(Dataset excerpts)
= = =
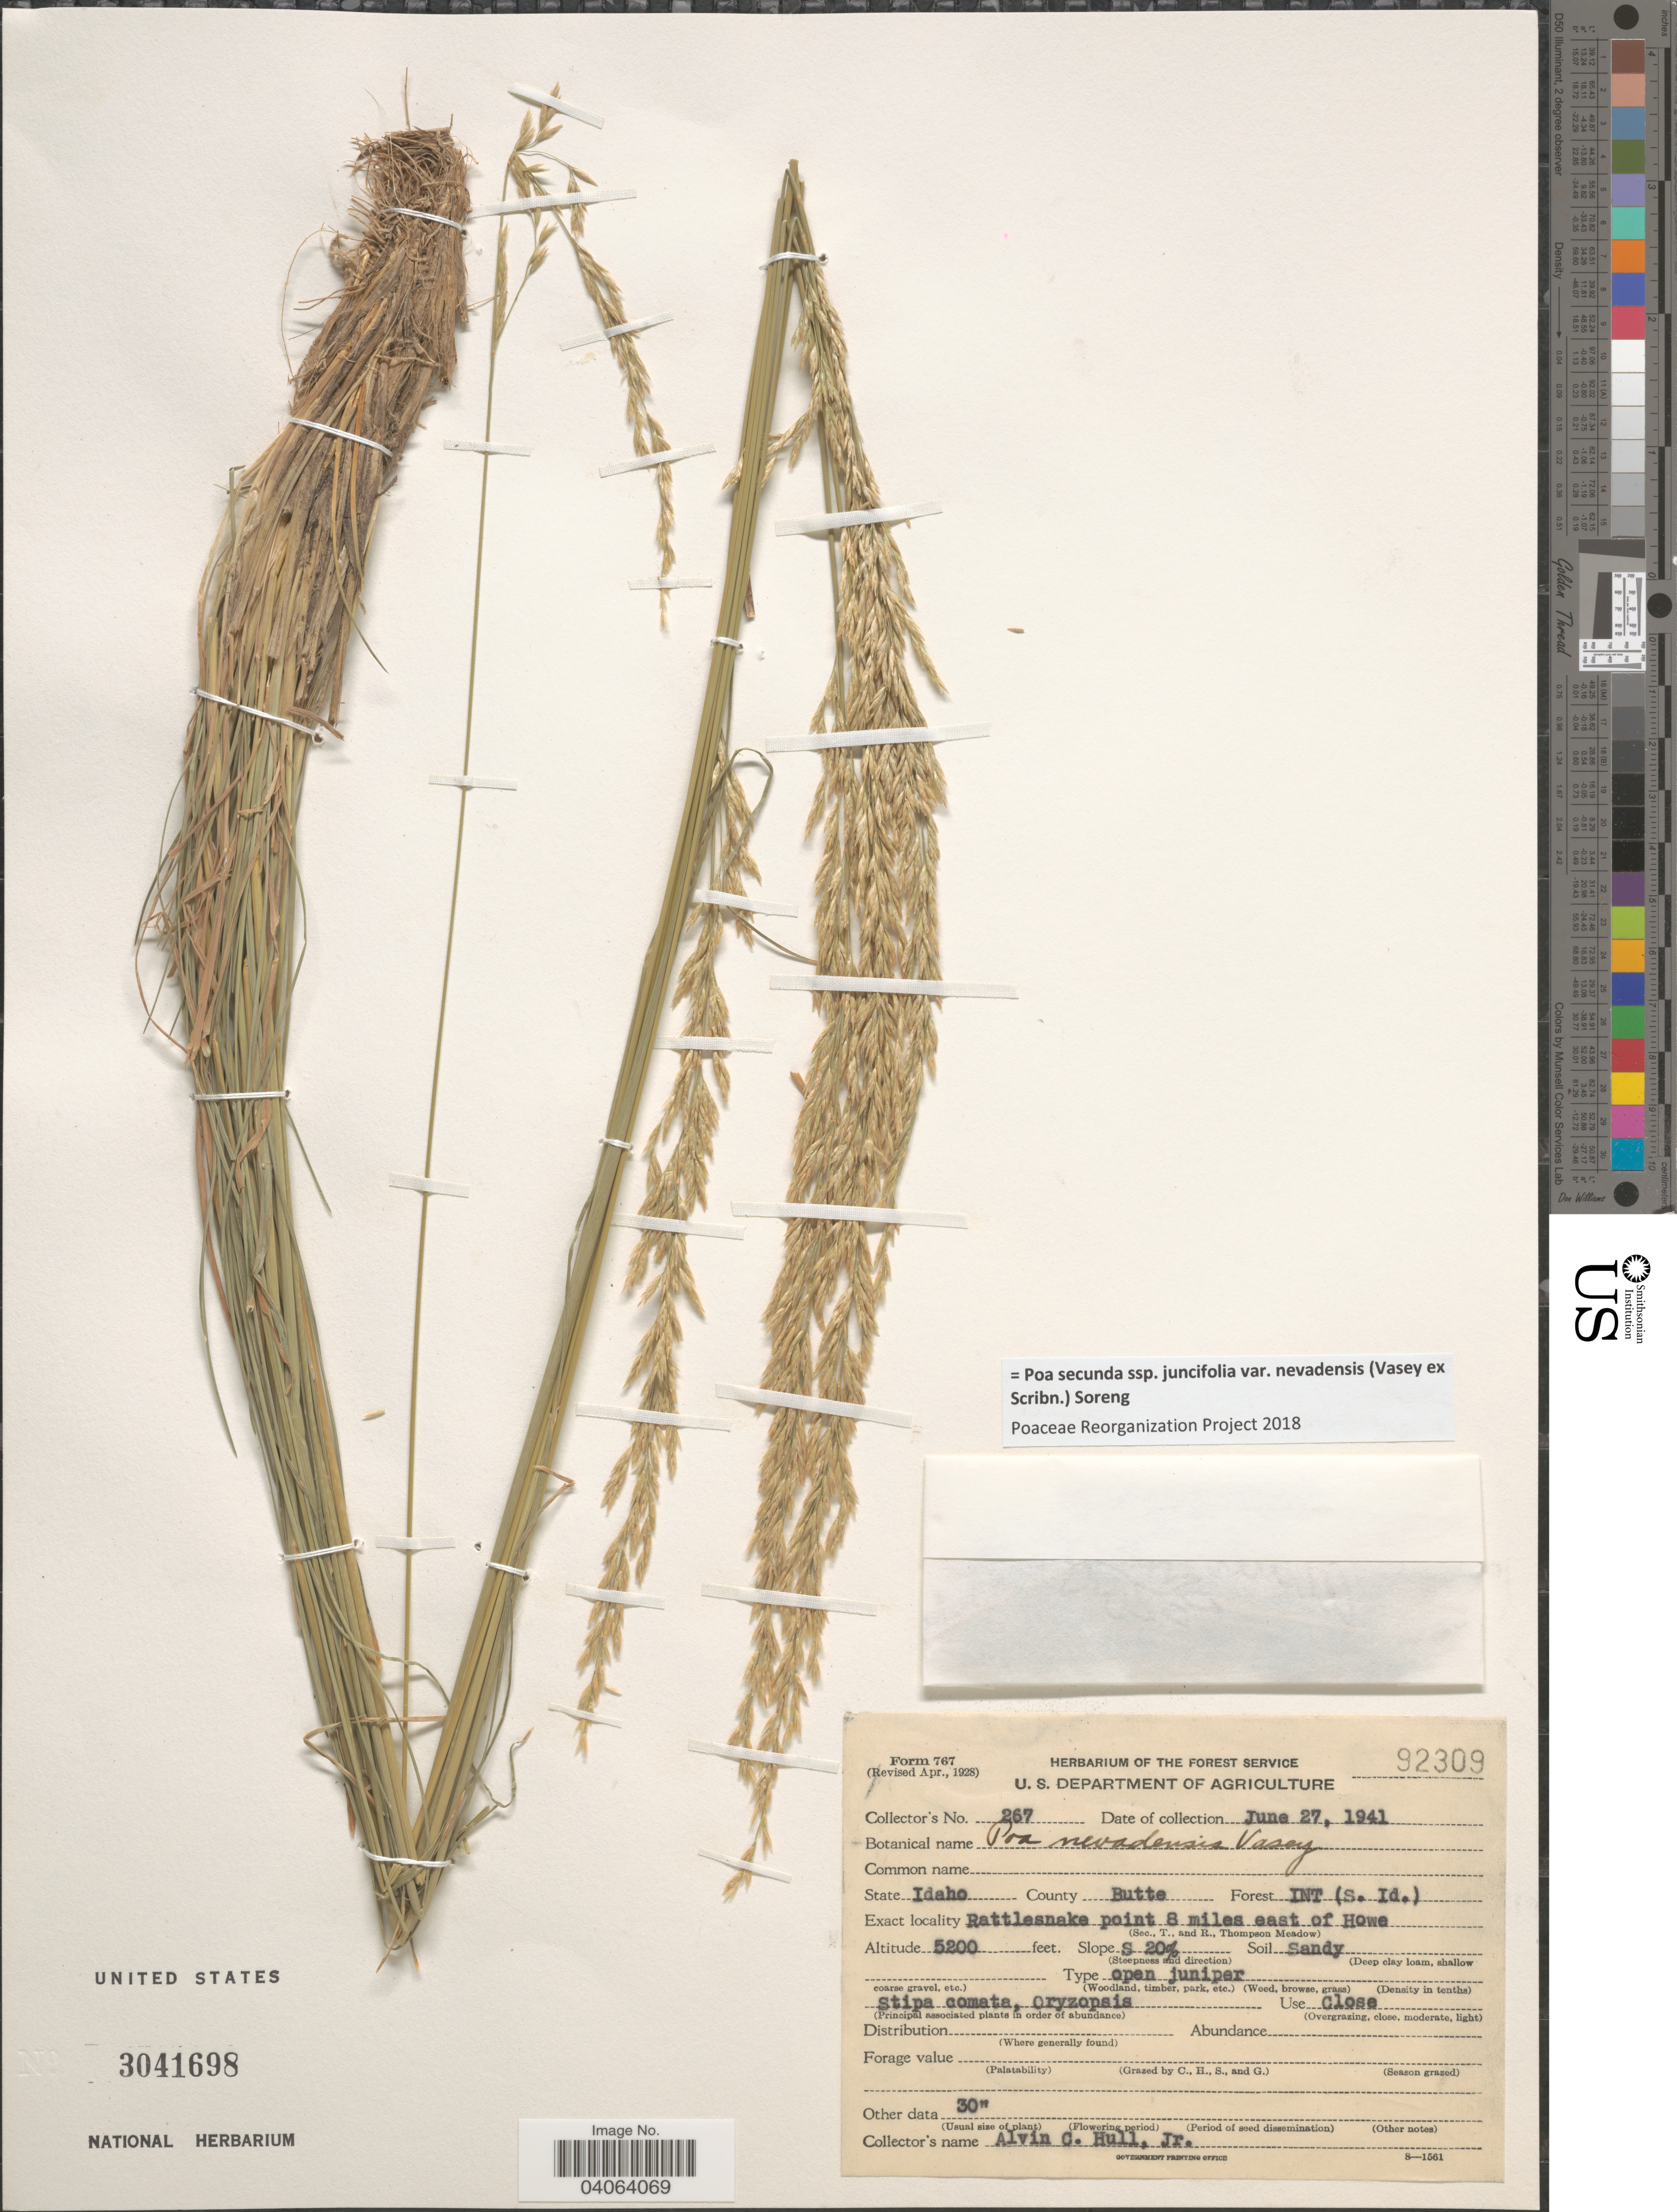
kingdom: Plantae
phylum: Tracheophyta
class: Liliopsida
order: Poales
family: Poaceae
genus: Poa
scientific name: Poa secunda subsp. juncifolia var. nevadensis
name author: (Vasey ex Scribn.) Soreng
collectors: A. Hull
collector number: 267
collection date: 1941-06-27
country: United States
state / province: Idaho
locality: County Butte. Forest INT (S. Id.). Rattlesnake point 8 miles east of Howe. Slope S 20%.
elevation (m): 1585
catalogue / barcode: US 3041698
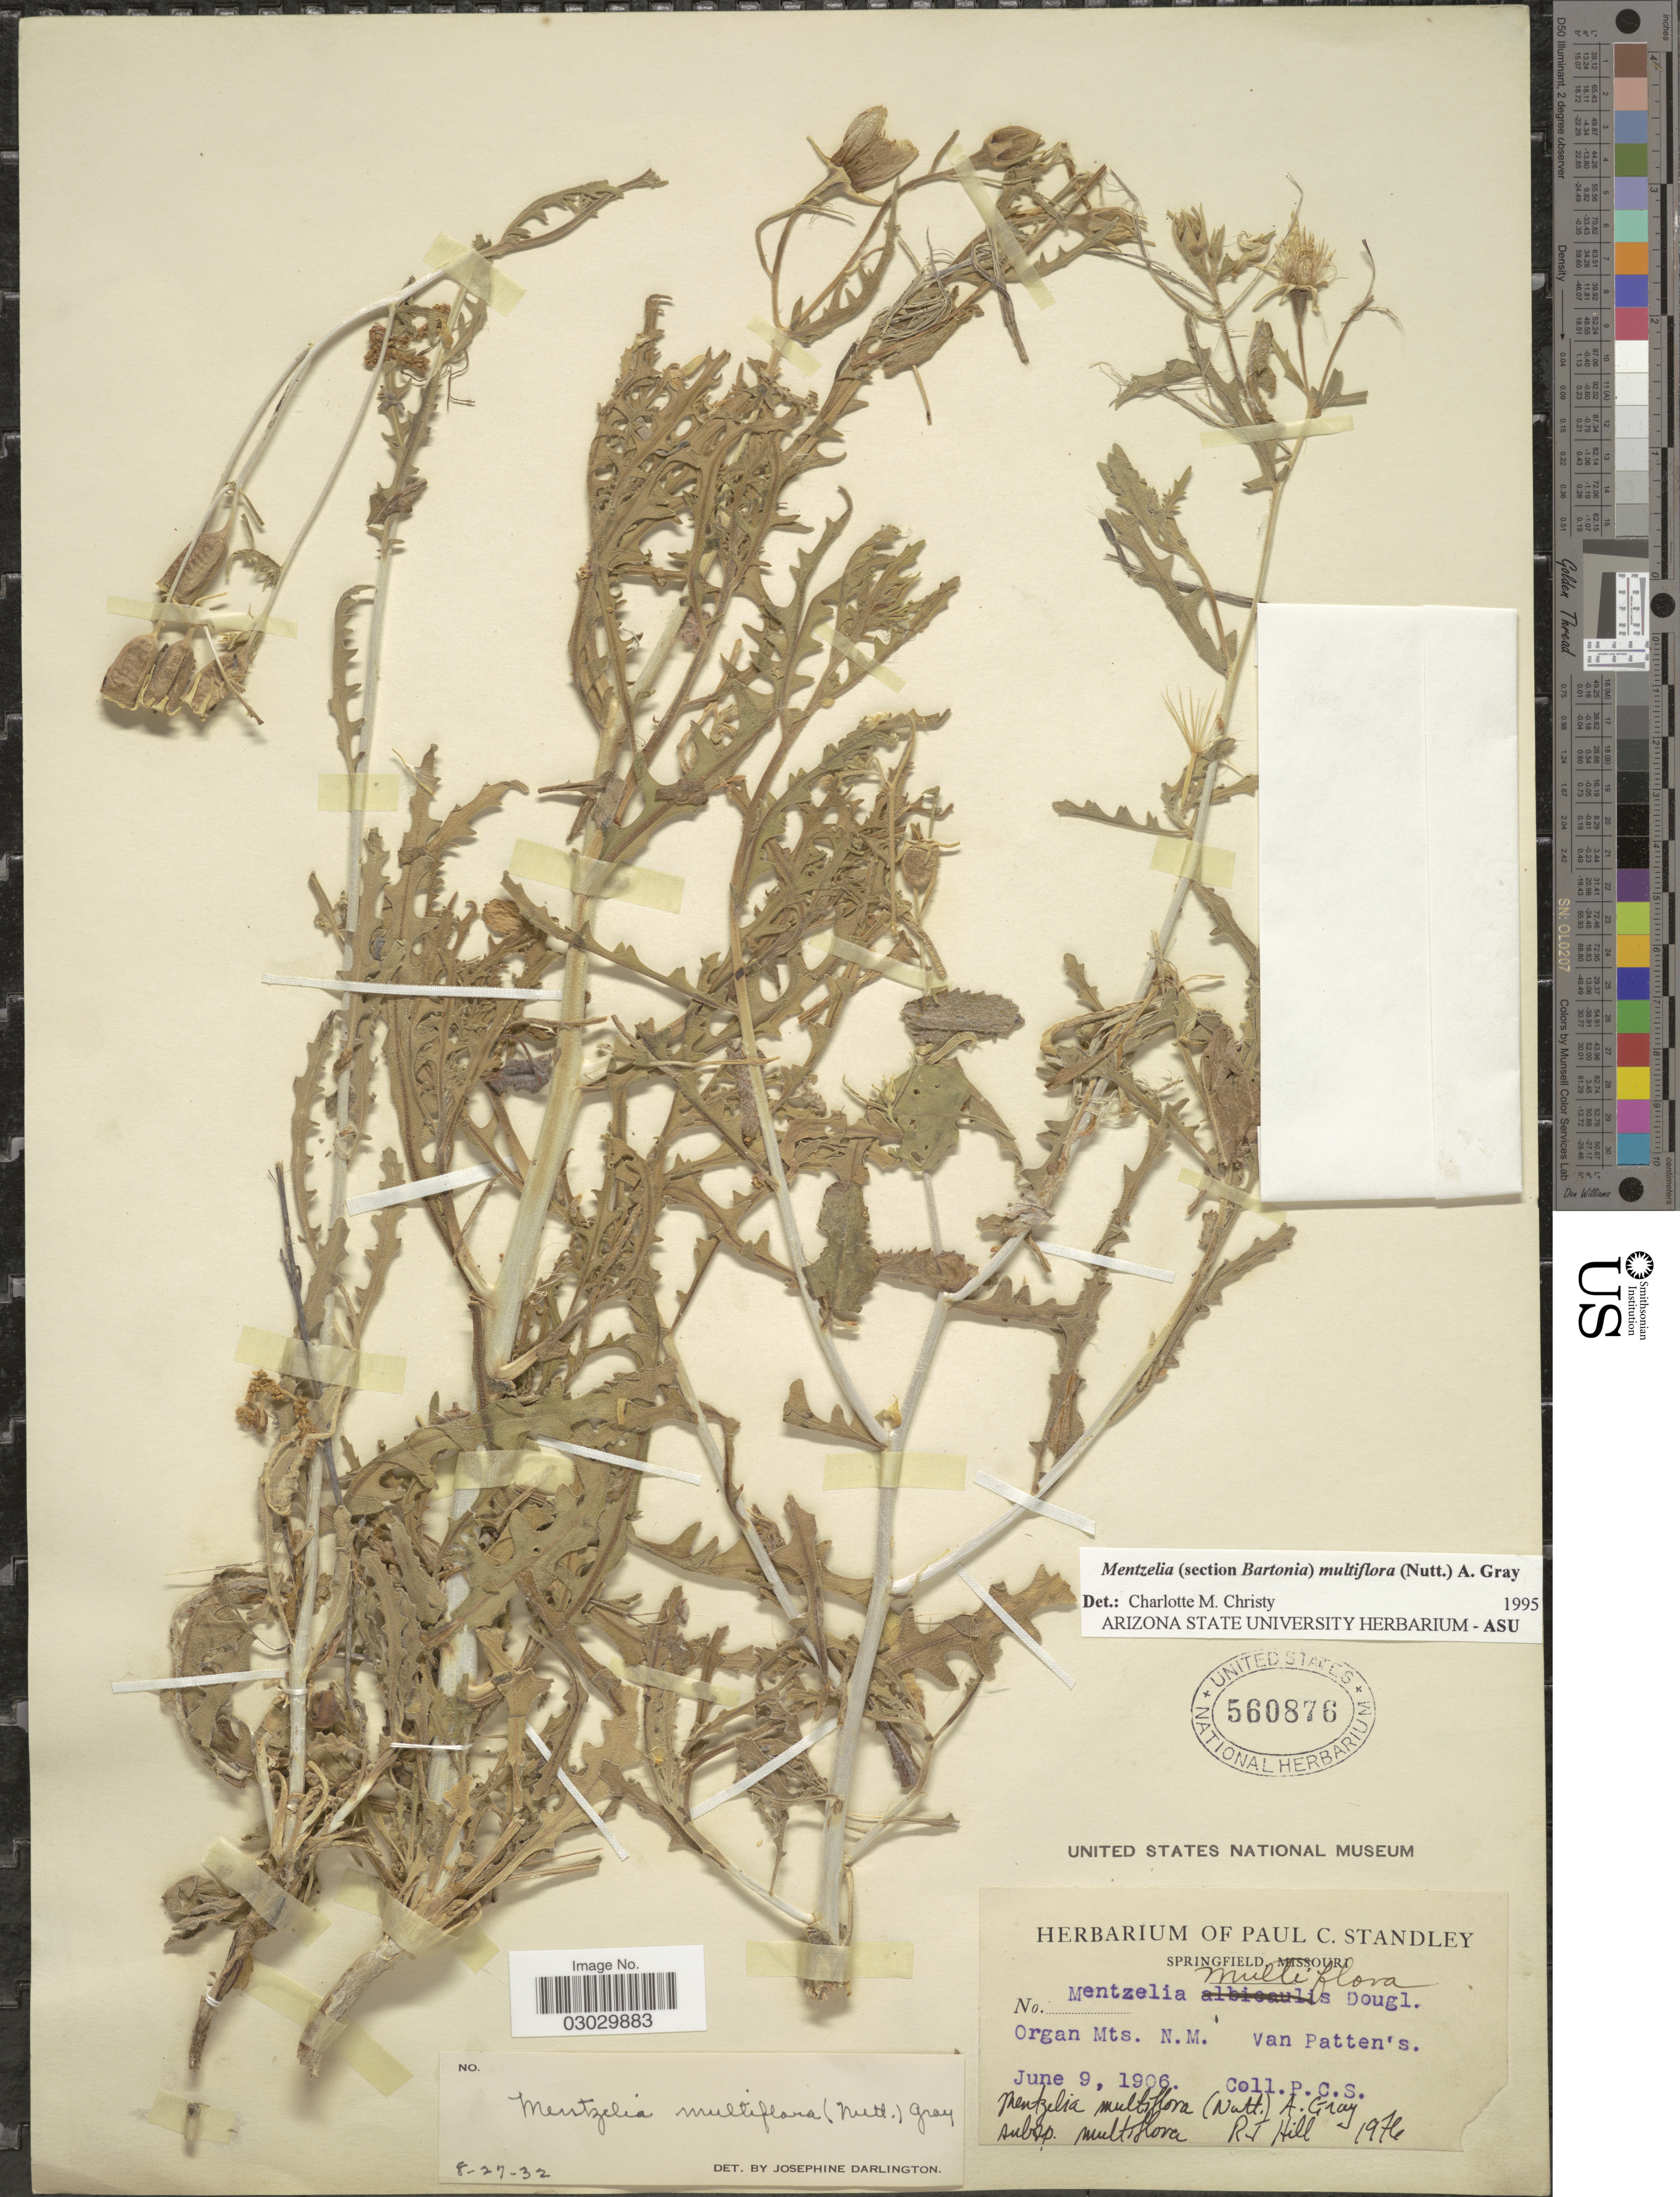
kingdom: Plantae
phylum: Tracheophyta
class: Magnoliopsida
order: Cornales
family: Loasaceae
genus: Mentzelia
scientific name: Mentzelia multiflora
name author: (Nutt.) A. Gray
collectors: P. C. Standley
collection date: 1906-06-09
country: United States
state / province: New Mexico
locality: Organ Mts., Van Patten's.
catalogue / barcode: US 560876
= = =
**GIVEN EXERCISE**
Convert the lines above into a JSON list of strings with one string per line, omitting any blank lines and leaving the pictures out.

**TASK SOLUTION**
[
  "kingdom: Plantae",
  "phylum: Tracheophyta",
  "class: Liliopsida",
  "order: Poales",
  "family: Poaceae",
  "genus: Poa",
  "scientific name: Poa secunda subsp. juncifolia var. nevadensis",
  "name author: (Vasey ex Scribn.) Soreng",
  "collectors: A. Hull",
  "collector number: 267",
  "collection date: 1941-06-27",
  "country: United States",
  "state / province: Idaho",
  "locality: County Butte. Forest INT (S. Id.). Rattlesnake point 8 miles east of Howe. Slope S 20%.",
  "elevation (m): 1585",
  "catalogue / barcode: US 3041698",
  "kingdom: Plantae",
  "phylum: Tracheophyta",
  "class: Magnoliopsida",
  "order: Cornales",
  "family: Loasaceae",
  "genus: Mentzelia",
  "scientific name: Mentzelia multiflora",
  "name author: (Nutt.) A. Gray",
  "collectors: P. C. Standley",
  "collection date: 1906-06-09",
  "country: United States",
  "state / province: New Mexico",
  "locality: Organ Mts., Van Patten's.",
  "catalogue / barcode: US 560876"
]